By William Fisher
In 2008, the Supreme Court, in a landmark decision, ruled that prisoners at Guantanamo Bay had to right to challenge the basis for their detention. That decision – a major rebuke to the Administration of then-President George W. Bush – parted the seas for a flood of habeas corpus petitions.
And there is no sign that the flood will recede any time soon.
Since the court’s ruling – the case was known as Boumediene v. Bush –
42 habeas petitions have been decided in Federal court in Washington DC. Of these, 33 have been granted and nine have been denied. Most of these petitions were, in fact, filed before the Boumediene ruling. Lawyers representing GITMO detainees say hundreds of additional petitions are in the pipeline.
The High Court’s decision in Boumediene granted habeas rights to GITMO detainees, and also ruled the Military Commissions Act (MCA) of 2006 unconstitutional. But it provided no help to the judges who would be hearing these cases, and trying to thread their way between national security and tainted evidence
For example, the government’s case against one detainee seemed a sure thing. DOJ lawyers said he had traveled to Afghanistan, trained at an al Qaeda camp, stayed at a guesthouse reportedly run by terrorists, and fought at Tora Bora. Evidence against him came from his own words and from a fellow detainee.
The judge was not impressed. The court ruled that the government’s “informer” could not be relied on and the prisoner’s own testimony was suspect because it had been obtained through coercion.
This case is fairly typical. Federal judges – appointed by both Republican and Democratic Administrations – have been giving DOJ prosecutors some heavy migraines. And the headaches are likely to continue.
Numerous legal observers have remarked that this was one way the policies of the George W. Bush administration “shot us in the foot.” Prisoners who were subjected to Bush-era “enhanced interrogation techniques” were unlikely to be losers in federal courts.
There are currently about 200 detainees at Guantanamo Bay. Of these, about 90 are believed to be from Yemen, posing yet another problem: The administration has suspended repatriations to Yemen because of the activities of Al Qaeda in the Arabian Peninsula. The so-called Christmas-Day-Bomber, Umar Farouk Abdulmutallab, claims to have been trained in Yemen by this organization.
The DOJ says approximately 110 can be released – though their destinations remain unclear and/or are being negotiated with other governments. The Attorney General has said he wants to prosecute some 35 men in federal courts or before Military Commissions. That would leave about 50 the government considers too dangerous to be set free but where evidence is too dicey to stand up in court.
What happens when these 50 prisoners file their habeas corpus petitions, demanding to know the legal basis for their continued detention? The chances are the judges will order at least some of them to be set free.
But that immediately sets up another huge speed bump. Even if the government is prepared to comply with a court order to set a prisoner free, where is the prisoner to go?
In October 2008, a federal judge faced precisely that dilemma. He ordered the government to release into the United States a group of 17 Chinese Muslims held at Guantanamo.

DATASET EXTRACT -
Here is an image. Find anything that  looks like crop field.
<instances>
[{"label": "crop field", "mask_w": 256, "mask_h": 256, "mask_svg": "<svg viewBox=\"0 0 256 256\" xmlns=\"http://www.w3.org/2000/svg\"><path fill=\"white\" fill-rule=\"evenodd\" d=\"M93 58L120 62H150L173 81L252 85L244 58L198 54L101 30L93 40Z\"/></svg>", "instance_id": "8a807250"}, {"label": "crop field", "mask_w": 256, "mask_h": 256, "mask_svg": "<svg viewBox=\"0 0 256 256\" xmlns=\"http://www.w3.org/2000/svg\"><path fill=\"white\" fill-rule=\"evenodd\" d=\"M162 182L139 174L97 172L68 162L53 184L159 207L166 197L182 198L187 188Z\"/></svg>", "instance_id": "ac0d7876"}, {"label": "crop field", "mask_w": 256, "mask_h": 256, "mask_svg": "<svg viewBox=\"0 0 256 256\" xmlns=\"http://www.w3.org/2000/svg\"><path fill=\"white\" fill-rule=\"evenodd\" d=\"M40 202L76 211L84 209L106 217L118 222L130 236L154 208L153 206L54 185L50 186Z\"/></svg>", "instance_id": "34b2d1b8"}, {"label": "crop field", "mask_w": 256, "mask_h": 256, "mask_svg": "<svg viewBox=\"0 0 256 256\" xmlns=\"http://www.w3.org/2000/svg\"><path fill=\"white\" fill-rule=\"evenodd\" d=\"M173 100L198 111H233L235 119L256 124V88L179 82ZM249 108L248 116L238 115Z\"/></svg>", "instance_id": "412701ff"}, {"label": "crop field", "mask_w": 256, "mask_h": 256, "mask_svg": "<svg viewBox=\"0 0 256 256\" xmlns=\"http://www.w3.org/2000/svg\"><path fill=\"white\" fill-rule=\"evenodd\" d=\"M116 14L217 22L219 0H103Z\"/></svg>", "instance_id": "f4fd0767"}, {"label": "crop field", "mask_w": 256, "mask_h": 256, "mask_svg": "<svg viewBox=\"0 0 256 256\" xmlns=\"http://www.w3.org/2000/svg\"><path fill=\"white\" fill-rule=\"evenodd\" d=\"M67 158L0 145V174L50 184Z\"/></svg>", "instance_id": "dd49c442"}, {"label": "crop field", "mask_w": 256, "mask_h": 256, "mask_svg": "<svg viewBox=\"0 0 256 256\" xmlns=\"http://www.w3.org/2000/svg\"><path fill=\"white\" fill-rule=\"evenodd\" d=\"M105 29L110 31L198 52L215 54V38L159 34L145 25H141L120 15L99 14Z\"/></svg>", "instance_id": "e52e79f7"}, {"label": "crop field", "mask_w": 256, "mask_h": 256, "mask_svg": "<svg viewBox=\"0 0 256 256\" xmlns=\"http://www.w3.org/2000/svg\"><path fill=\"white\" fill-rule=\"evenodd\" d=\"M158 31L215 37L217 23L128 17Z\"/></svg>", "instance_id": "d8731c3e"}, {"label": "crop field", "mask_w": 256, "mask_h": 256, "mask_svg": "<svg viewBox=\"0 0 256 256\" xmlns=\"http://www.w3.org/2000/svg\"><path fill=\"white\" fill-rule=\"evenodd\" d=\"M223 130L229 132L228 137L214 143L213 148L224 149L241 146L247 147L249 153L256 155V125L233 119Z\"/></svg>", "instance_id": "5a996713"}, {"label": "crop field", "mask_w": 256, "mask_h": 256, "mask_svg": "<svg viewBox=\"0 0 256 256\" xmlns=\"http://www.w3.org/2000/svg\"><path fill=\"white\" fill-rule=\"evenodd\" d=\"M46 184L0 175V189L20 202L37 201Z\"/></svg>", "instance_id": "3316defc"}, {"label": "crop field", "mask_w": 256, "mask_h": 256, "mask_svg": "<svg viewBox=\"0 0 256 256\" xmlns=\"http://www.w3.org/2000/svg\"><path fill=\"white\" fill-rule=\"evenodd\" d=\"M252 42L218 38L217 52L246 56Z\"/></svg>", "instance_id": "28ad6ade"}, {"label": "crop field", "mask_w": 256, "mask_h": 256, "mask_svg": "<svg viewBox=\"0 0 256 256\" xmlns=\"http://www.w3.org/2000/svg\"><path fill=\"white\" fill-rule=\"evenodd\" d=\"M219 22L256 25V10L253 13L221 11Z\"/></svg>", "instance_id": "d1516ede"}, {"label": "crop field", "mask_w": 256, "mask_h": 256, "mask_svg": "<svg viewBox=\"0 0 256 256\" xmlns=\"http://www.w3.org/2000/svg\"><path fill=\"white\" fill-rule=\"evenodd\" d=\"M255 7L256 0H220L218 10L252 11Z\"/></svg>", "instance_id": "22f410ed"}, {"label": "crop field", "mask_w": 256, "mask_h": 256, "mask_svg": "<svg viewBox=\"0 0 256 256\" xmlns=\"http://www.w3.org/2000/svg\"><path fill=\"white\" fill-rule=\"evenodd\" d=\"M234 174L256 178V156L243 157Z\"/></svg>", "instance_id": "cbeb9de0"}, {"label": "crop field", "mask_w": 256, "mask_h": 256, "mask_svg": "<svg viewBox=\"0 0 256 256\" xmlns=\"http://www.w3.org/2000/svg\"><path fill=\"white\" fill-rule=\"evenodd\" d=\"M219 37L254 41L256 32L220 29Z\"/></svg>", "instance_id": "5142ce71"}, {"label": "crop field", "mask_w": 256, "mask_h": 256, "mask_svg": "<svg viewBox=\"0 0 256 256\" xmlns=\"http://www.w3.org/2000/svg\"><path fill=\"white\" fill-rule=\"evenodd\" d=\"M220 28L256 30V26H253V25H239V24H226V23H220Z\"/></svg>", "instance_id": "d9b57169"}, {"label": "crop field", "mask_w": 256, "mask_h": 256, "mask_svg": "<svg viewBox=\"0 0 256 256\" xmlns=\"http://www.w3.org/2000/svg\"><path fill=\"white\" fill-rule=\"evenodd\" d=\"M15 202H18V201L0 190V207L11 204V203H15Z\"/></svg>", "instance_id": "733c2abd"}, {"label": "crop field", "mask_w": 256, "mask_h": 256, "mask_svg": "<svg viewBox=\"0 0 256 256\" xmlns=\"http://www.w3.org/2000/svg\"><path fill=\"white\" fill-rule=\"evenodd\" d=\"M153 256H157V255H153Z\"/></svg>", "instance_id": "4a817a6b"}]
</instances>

TASK DETAILS - Please reproduce the passage of the article on Guantanamo habeas petitions from "The DOJ says" up to and including "up in court.", word for word.

EXPECTED ANSWER -
The DOJ says approximately 110 can be released – though their destinations remain unclear and/or are being negotiated with other governments. The Attorney General has said he wants to prosecute some 35 men in federal courts or before Military Commissions. That would leave about 50 the government considers too dangerous to be set free but where evidence is too dicey to stand up in court.